## [TASK DESCRIPTION]
Return all of the listing word for word; the pictures stay out.

## [PROVIDED RECORDS]
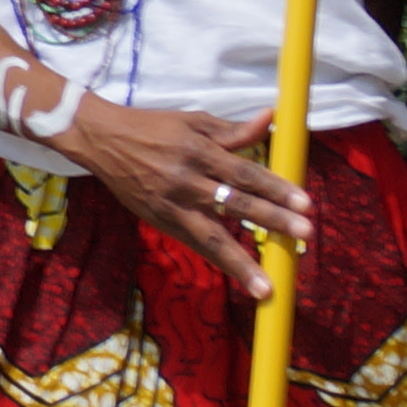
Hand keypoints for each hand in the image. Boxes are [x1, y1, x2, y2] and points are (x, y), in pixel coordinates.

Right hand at [56, 94, 311, 293]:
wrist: (101, 140)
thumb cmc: (152, 127)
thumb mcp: (192, 122)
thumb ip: (232, 130)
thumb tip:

## [SOLUTION]
Hand keypoints for each hand in the image. Boxes are [x1, y1, x2, y2] and points are (x, y), in pixel coordinates.

Right hand at [56, 94, 311, 293]:
wrist: (101, 140)
thumb cmc: (152, 127)
thumb mcp: (192, 122)
thumb ip: (232, 130)
thumb tip:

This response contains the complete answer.